Democratic presidential nominee Kamala Harris’ first sit-in interview with CNN’s Dana Bush – Harris had been avoiding one-to-one interviews and it was interpreted that her aides are protecting her from the ordeal because they are not sure whether she can handle them – came as a relief to her supporters, though the note of dissatisfaction was quite pronounced.
And there is also unanimity that she held herself without committing any faux pas, or she did not tie herself up in knots because of the many contradictions in her position. She gave evasive, generalised answers and refused to be pinned down. There was a bit of unhappiness with the CNN interviewer, Bush, that she did not press on with the hard questions which she asked anyway, but that she was much too soft and polite.

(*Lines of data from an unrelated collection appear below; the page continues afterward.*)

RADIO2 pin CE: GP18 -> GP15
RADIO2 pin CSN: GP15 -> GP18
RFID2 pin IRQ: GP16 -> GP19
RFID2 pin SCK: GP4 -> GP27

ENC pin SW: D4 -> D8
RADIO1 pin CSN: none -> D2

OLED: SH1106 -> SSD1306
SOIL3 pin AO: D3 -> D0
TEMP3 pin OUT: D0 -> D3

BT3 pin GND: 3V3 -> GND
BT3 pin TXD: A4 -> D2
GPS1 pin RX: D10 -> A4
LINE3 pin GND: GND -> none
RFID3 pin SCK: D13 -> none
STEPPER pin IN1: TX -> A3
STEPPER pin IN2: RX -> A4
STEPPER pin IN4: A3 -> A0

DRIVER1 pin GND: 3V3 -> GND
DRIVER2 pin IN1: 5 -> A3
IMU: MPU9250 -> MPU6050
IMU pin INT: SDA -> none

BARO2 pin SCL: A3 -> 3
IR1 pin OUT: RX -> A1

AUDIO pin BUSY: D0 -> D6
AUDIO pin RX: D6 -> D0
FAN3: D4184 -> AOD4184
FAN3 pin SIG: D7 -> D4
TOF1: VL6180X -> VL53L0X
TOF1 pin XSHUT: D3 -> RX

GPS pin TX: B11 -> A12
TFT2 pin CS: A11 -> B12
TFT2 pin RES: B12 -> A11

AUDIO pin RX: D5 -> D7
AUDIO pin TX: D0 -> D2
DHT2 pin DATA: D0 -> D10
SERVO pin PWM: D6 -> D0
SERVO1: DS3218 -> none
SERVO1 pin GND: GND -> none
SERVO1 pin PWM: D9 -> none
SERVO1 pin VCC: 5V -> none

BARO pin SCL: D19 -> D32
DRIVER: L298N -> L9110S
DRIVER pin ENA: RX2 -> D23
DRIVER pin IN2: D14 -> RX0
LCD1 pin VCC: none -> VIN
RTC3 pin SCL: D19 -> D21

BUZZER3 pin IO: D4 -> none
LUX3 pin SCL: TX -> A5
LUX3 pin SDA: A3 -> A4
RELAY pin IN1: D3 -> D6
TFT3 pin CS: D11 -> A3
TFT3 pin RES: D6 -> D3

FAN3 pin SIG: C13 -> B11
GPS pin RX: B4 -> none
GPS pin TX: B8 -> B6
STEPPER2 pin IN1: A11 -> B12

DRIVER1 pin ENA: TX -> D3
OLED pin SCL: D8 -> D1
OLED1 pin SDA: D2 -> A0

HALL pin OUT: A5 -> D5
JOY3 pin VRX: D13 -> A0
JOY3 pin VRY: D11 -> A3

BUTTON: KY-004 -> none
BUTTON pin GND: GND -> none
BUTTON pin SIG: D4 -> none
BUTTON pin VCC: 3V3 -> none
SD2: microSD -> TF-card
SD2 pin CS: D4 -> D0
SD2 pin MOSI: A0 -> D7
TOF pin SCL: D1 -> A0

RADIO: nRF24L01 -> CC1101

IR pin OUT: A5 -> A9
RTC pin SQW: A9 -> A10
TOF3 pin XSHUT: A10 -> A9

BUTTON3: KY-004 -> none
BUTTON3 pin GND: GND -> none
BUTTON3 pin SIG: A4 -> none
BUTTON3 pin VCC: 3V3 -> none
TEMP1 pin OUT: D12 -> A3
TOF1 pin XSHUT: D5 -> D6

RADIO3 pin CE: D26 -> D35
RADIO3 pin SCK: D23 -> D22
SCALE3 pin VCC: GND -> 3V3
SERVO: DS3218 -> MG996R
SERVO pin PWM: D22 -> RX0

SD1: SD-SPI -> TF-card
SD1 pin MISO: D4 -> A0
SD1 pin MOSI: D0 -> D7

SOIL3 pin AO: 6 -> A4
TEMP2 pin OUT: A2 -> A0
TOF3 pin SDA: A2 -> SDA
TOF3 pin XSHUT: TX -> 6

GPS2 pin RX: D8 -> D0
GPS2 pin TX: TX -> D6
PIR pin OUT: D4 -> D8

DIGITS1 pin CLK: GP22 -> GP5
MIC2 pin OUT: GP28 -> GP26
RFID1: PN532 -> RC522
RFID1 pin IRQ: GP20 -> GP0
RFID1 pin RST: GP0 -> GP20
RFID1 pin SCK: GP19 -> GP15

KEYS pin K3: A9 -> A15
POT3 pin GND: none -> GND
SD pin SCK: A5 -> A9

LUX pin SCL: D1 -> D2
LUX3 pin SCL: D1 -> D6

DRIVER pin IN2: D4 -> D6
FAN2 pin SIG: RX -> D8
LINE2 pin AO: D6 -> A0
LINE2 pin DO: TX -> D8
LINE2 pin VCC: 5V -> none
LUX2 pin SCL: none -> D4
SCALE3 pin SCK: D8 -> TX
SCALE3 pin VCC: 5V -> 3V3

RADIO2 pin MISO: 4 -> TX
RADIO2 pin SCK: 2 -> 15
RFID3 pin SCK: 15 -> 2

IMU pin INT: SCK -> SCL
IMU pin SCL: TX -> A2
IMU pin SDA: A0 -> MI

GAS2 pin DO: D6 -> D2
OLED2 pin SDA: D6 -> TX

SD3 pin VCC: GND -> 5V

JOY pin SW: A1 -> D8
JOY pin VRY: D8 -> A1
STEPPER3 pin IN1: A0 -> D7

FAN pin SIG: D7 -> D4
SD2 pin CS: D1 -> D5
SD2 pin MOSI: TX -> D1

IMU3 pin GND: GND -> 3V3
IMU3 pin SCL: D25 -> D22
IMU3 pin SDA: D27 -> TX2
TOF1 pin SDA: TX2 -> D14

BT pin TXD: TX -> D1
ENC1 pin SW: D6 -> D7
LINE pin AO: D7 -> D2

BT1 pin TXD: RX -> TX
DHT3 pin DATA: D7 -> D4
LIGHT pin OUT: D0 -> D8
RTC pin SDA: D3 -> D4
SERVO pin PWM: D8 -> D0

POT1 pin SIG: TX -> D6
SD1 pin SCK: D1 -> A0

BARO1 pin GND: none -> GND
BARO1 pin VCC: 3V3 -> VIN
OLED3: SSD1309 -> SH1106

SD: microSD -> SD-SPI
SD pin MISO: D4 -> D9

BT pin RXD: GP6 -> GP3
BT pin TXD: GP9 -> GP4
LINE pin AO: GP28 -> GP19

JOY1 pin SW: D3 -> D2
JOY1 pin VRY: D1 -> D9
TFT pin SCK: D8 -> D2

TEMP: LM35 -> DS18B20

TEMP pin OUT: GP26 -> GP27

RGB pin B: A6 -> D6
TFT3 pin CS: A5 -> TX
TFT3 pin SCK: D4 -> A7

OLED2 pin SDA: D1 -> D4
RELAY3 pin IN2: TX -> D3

But the critics again agreed that Bush did not do a bad job, and that she asked all the questions that needed to be asked. With the commentators in the liberal The New York Times and the conservative National Review, the verdict about the interview was that Harris was ‘vacuous’. It would have been a damning comment if not for the unravelling of the Republican presidential nominee, Donald Trump.
He was quite focused and aggressive in his campaign against President Joe Biden, but he seems to have lost the sting when faced with Harris, who is a political novice compared to Biden. Trump did assume that Harris was a weaker candidate and that it would be much easier for him to beat her in the November election than it was to beat Biden.
But the Trump calculation has gone wrong. There is an unexpected enthusiasm for Harris in the Democratic Party and its supporters. The party was in emotional dumps as it were when Biden was the candidate until he decided to step aside at the end of June. There has been a burst of energy in the Democratic Party ever since Harris stepped in. People saw a sudden sense of hope in her even as they despaired at Trump’s relentless aggression.
There is a recognition now that Harris has really revived the spirits of the Democrats but there are now the hard questions whether she can state her policy stand on many of the burning issues apart from reiterating the position adopted by Biden, whether it is Ukraine or Israel, whether it is Medicare or revival of the housing sector. Harris has not revealed what her own political convictions are the way Biden was when he spoke out with passion against Russian President Vladimir Putin as posing a danger to democratic values of the Western world.
It appears that Harris is not capable of expressing strong convictions because she does not seem to have them. For her, policy positions are more about pragmatism than that of deeply-held beliefs. But she is deft and clever in getting into a trap about her beliefs.
She was quite emphatic in the CNN interview that she was not fighting for the presidency of the United States on the basis of her gender or race. She said that she was the best qualified person at the moment to be the president, and she would be the president of all Americans.
It might appear too much of a generality, but given Harris, it is the strongest conviction that she can express. And she is likely to hold this thin line which would enable to navigate the campaign shoals between now and November. The fact that Trump is completely at a loss on how to attack Harris, and his criticism has now become a shallow and weak litany of her limitations, gives Harris the elbow room to edge past Trump.